Differential Privacy, one popular privacy definition, says privacy is achieved if an adversary who observes the released model cannot infer whether an arbitrary individual’s data is used for the training processing. But provably preventing an adversary from distinguishing data usage often requires large amounts of noise to obscure it. This noise reduces the model’s accuracy.

PAC Privacy looks at the problem a bit differently. It characterizes how hard it would be for an adversary to reconstruct any part of randomly sampled or generated sensitive data after noise has been added, rather than only focusing on the distinguishability problem.

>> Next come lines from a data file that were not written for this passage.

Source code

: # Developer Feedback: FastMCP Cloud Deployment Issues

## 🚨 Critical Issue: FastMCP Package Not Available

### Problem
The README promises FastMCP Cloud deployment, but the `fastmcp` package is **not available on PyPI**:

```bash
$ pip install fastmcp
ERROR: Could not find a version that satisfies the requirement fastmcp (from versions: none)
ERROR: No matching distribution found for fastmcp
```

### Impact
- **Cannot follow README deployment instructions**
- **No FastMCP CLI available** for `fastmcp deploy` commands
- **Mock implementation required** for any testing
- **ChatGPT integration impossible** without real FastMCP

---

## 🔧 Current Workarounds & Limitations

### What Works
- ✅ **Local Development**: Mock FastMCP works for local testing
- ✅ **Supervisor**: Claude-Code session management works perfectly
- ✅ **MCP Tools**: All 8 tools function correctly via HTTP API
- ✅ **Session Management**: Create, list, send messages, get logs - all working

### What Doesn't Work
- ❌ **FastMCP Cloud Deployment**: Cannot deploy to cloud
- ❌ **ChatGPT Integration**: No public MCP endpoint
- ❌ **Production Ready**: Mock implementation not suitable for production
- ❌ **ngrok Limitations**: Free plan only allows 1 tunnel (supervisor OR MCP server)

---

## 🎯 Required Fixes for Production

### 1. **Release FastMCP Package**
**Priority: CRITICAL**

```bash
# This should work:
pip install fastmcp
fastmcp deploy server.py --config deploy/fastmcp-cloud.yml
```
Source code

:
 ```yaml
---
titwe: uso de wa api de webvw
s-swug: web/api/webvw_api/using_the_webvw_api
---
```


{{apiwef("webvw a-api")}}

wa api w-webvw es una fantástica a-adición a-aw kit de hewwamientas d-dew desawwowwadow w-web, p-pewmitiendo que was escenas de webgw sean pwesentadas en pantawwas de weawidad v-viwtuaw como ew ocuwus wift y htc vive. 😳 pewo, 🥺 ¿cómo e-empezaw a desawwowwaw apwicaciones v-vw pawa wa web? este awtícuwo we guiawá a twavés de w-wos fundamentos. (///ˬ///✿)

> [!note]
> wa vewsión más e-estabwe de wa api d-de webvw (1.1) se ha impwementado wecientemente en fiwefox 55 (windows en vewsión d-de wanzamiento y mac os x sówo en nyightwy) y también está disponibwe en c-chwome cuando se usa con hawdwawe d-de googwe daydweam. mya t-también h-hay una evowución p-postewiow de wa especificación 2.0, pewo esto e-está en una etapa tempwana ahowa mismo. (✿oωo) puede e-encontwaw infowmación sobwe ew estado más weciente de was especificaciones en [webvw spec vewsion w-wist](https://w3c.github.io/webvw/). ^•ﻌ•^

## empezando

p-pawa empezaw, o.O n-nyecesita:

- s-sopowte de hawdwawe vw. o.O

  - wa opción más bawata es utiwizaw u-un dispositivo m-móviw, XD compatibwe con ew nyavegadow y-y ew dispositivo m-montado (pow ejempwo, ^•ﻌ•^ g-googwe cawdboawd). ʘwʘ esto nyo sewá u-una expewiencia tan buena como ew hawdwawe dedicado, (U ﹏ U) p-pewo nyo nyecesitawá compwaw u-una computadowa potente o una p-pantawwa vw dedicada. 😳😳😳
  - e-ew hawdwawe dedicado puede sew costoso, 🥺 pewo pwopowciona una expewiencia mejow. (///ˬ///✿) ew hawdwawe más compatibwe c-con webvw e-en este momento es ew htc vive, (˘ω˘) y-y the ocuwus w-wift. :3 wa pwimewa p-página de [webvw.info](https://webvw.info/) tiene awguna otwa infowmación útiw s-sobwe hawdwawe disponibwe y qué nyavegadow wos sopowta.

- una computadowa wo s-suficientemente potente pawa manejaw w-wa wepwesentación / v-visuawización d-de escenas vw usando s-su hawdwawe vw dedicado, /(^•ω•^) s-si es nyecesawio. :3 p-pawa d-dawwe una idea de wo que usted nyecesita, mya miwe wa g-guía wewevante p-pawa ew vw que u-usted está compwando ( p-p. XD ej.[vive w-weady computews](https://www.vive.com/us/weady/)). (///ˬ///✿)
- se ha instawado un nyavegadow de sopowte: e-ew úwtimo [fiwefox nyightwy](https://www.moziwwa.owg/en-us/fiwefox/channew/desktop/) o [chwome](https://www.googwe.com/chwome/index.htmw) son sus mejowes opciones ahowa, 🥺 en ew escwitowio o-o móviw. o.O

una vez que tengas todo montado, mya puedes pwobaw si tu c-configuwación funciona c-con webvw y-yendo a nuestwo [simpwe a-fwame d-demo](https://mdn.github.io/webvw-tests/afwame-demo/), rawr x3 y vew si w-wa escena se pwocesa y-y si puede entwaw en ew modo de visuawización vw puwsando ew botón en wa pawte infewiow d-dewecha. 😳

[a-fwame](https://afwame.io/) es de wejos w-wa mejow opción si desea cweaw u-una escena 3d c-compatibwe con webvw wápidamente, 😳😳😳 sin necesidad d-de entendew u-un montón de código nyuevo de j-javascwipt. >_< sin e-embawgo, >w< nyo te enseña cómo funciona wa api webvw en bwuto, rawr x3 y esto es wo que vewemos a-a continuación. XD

For instance, if the sensitive data are images of human faces, differential privacy would focus on whether the adversary can tell if someone’s face was in the dataset. PAC Privacy, on the other hand, could look at whether an adversary could extract a silhouette — an approximation — that someone could recognize as a particular individual’s face.

Once they established the definition of PAC Privacy, the researchers created an algorithm that automatically tells the user how much noise to add to a model to prevent an adversary from confidently reconstructing a close approximation of the sensitive data. This algorithm guarantees privacy even if the adversary has infinite computing power, Xiao says.

To find the optimal amount of noise, the PAC Privacy algorithm relies on the uncertainty, or entropy, in the original data from the viewpoint of the adversary.

This automatic technique takes samples randomly from a data distribution or a large data pool and runs the user’s machine-learning training algorithm on that subsampled data to produce an output learned model. It does this many times on different subsamplings and compares the variance across all outputs. This variance determines how much noise one must add — a smaller variance means less noise is needed.

Algorithm advantages

Different from other privacy approaches, the PAC Privacy algorithm does not need knowledge of the inner workings of a model, or the training process.

When implementing PAC Privacy, a user can specify their desired level of confidence at the outset. For instance, perhaps the user wants a guarantee that an adversary will not be more than 1 percent confident that they have successfully reconstructed the sensitive data to within 5 percent of its actual value. The PAC Privacy algorithm automatically tells the user the optimal amount of noise that needs to be added to the output model before it is shared publicly, in order to achieve those goals.

“The noise is optimal, in the sense that if you add less than we tell you, all bets could be off. But the effect of adding noise to neural network parameters is complicated, and we are making no promises on the utility drop the model may experience with the added noise,” Xiao says.

This points to one limitation of PAC Privacy — the technique does not tell the user how much accuracy the model will lose once the noise is added. PAC Privacy also involves repeatedly training a machine-learning model on many subsamplings of data, so it can be computationally expensive.  

To improve PAC Privacy, one approach is to modify a user’s machine-learning training process so it is more stable, meaning that the output model it produces does not change very much when the input data is subsampled from a data pool.  This stability would create smaller variances between subsample outputs, so not only would the PAC Privacy algorithm need to be run fewer times to identify the optimal amount of noise, but it would also need to add less noise.

An added benefit of stabler models is that they often have less generalization error, which means they can make more accurate predictions on previously unseen data, a win-win situation between machine learning and privacy, Devadas adds.

“In the next few years, we would love to look a little deeper into this relationship between stability and privacy, and the relationship between privacy and generalization error. We are knocking on a door here, but it is not clear yet where the door leads,” he says.

This research is funded, in part, by DSTA Singapore, Cisco Systems, Capital One, and a MathWorks Fellowship.